China Quietly Displacing Both Russia and US From Central Asia

Publication: Eurasia Daily Monitor Volume: 13 Issue: 140

Tajikistani President Emomali Rahmon (L) and Chinese President Xi Jinping (Source: RFA)

Since 1991, the influence of the Russian Federation in Central Asia has been on the decline, and many have assumed that the United States would move in to fill the resulting vacuum. US influence has indeed increased, at least in certain countries of that strategically important region. But a far more important external player there now is China, which is engaged in what some observers call “a quiet expansion” or even “the Sinification” of Central Asian countries (see China Brief, July 29, 2011; see EDM, January 24, 2011; November 3, 2015; February 10, 2016; March 10, 2016; April 8, 2016).

Although they are often overlooked, China has some real advantages in this effort. It is geographically closer; it is Asian and therefore not associated with past empires, Russian or Western; it does not share the concerns of Russia about retaining control at all costs, or of the United States about promoting democracy and human rights. And in contrast to the two other players, it has enormous financial resources it can put in play to help the hard-pressed countries in Central Asia.

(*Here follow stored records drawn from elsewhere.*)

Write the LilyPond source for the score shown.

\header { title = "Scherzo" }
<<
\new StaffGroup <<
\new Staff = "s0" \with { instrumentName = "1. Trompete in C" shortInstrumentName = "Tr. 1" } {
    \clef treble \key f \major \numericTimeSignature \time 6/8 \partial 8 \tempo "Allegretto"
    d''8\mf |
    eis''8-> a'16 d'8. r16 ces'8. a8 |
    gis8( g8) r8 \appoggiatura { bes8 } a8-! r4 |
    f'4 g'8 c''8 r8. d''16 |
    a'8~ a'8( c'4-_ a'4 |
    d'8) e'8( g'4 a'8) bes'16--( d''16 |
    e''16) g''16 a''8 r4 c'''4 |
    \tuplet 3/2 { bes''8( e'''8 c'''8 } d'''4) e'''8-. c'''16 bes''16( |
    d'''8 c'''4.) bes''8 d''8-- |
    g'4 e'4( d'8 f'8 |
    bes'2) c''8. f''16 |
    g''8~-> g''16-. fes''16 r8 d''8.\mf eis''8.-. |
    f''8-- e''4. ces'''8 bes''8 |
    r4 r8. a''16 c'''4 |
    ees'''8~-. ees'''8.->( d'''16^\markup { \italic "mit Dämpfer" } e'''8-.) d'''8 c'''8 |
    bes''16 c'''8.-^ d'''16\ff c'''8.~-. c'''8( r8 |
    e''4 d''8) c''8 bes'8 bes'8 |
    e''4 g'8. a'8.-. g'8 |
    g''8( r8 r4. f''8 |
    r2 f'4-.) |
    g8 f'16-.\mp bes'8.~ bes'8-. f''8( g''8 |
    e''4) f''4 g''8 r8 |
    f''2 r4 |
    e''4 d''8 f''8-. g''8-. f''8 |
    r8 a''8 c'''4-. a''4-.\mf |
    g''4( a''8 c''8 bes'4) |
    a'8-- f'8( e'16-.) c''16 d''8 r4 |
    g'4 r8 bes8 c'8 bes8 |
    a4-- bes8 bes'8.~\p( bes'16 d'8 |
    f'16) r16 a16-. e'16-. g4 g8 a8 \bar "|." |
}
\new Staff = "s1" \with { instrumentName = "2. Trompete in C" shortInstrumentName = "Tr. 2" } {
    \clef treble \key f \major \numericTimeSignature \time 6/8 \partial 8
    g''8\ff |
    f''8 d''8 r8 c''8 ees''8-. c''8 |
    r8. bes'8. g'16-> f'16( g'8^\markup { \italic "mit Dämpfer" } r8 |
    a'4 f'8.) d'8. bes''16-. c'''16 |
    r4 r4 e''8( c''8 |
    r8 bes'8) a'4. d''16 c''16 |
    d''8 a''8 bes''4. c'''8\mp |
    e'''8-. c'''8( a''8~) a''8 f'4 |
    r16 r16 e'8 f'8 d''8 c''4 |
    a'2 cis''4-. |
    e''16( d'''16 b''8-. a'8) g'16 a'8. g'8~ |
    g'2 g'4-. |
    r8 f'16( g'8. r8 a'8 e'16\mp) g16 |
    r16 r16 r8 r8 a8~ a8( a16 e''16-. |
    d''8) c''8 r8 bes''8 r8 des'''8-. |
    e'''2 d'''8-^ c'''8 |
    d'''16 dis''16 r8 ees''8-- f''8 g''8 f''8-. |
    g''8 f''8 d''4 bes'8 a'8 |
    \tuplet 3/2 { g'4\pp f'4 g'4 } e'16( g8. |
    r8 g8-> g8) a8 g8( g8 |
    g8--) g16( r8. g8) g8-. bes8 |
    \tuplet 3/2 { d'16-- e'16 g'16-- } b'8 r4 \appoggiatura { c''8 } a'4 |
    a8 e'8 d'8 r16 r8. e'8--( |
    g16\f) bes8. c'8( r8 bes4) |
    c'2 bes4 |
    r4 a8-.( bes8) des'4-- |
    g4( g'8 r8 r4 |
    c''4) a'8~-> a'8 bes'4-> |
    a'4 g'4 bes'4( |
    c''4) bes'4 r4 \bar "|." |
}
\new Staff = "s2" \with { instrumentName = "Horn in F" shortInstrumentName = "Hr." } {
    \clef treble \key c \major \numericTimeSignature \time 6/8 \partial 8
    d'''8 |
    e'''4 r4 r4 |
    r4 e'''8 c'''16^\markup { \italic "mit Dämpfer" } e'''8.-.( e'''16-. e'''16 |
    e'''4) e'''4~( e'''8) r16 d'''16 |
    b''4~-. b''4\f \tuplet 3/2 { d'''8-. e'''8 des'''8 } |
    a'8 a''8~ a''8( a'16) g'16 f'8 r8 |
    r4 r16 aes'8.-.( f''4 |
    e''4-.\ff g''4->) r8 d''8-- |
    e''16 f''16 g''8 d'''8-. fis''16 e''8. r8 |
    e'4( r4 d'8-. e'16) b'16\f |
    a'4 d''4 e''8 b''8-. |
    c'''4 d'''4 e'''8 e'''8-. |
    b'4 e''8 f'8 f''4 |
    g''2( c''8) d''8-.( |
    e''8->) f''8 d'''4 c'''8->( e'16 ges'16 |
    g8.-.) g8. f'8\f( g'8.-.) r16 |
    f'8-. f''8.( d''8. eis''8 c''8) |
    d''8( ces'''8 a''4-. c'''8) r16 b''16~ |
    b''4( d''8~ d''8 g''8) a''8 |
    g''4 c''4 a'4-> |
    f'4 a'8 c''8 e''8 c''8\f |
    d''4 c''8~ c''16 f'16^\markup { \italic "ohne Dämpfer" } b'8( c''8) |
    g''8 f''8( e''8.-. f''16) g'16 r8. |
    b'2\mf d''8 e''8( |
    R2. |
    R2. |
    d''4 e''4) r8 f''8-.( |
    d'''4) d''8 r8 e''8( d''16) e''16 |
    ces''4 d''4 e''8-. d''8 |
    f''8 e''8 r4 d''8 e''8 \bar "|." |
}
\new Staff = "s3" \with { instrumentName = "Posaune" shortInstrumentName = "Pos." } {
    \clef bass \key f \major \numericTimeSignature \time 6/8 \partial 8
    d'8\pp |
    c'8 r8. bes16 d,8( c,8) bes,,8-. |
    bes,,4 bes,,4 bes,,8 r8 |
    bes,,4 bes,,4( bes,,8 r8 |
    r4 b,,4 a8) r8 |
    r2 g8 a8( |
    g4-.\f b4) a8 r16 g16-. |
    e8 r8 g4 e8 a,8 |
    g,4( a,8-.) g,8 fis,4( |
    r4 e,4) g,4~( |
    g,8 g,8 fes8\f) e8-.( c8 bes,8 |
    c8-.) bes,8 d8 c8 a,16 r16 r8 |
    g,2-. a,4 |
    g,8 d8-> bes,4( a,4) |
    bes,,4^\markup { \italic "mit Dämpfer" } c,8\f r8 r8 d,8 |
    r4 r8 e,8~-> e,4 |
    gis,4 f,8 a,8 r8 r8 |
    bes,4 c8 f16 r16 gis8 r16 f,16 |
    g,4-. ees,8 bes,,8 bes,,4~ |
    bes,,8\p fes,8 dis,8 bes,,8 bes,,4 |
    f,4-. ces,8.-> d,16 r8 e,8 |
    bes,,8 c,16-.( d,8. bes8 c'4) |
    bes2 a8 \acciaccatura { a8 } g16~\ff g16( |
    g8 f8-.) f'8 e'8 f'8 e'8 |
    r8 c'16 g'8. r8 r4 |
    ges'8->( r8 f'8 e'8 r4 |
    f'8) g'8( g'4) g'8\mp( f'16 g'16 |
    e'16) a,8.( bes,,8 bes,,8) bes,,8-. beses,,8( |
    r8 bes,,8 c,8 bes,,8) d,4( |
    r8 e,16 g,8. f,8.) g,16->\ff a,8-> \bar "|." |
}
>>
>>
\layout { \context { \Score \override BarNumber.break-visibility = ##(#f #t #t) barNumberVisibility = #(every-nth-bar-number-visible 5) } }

Nowhere has the spread of Chinese influence been greater than in Tajikistan. Dushanbe-based commentator Arkady Barayev says that this has been the result of a longstanding calculation. Namely, China has always sought first to expand into neighboring countries that are internally weak. There, it establishes its influence by taking control of industrial enterprises and natural resources. Only after that does it push to dominate the political sphere or even “seize” territory (Centrasia.ru, July 27).

Tajikistan has been ripe for Chinese picking, the commentator says, because this small, mountainous Central Asian republic suffered almost a decade of civil war in the immediate aftermath of independence, because of its lack of an industrial base and natural resources other than water, because of the continuing threats from neighboring Afghanistan, and because of Dushanbe’s failure to develop the economy even to the extent that it could. Consequently, Beijing has “begun to extend its financial influence in various spheres of the [Tajikistani] economy, to buy up industries and to take control of agricultural land.” The result, he notes, is that “we have become completely dependent on China” because the country has been “filled up by Chinese entrepreneurs.”

Not wanting to call attention to the influx of Chinese workers, businessmen and money, Dushanbe has tried to play down the numbers. But even official government figures show a dramatic growth in all these categories over the last several years. According to the authorities, the growth in the number of Chinese nationals living and working in Tajikistan has increased by 30 percent since 2015; and unofficial estimates suggest that there are now 150,000 Chinese working in Tajikistan, even though the government says that the total quotas for foreign workers is only 8,000 a year.

That Chinese firms are purchasing Tajikistani ones is obvious to any visitor of any city in Tajikistan, Barayev continues. One only has to look at the names on the factories and the faces of those in the front offices of these companies. But given the relatively small size of the industrial sector in this Central Asian republic, a much more important Chinese influx has occurred in the countryside, where officials are renting an increasing amount of land to Chinese farmers for 49-year terms. In Khatlon oblast, the commentator reports, the amount of land controlled by China has risen by 3,000 percent over the last several years. Even if that is an exaggeration, it suggests that the Chinese are playing an ever larger role in what is Tajikistan’s most important economic sector.

What is still more ominous, Barayev says, is that there is evidence that the Chinese are obtaining the best land with the most water, likely by paying off local officials. In Tajikistan, access to water is, in many cases, the key to control (Elizabeth Bacon, Central Asians under Russian Rule, Cornell, 1966). Local people say the Chinese are thus able to produce more for every hectare than Tajikistani farmer, thus depressing commodity prices and forcing more locals off their land. This, in turn, allows the Chinese to gain still more territory at fire sale prices. At the same time, even Tajikistan’s residents concede the Chinese farmers in their country are especially hard workers and thus do better than the locals even on the same amount of land of the same quality.

Not surprisingly, these trends have sparked “conflicts between Tajiks and the Chinese,” Barayev continues, conflicts that have become increasingly frequent given that Chinese landlords, even if they are nominally renting land from the state, hire Tajikistani laborers and then treat them as “second class” people by lording over them and by paying them less than they pay Chinese workers. Such clashes have remained at the local level, but they may prove to be a landmine on the road to further “Sinification” of Tajikistan and of other Central Asian countries.

But for the time being, “this quiet expansion has already led to a situation in which the main part of the profitable enterprises in Tajikistan have gradually passed into the hands of the Chinese.” As a result, “the Tajiks have ceased to be masters in their own country,” the Dushanbe commentator concludes; and their once independent country “is being transformed into a colony of its more successful neighbor.”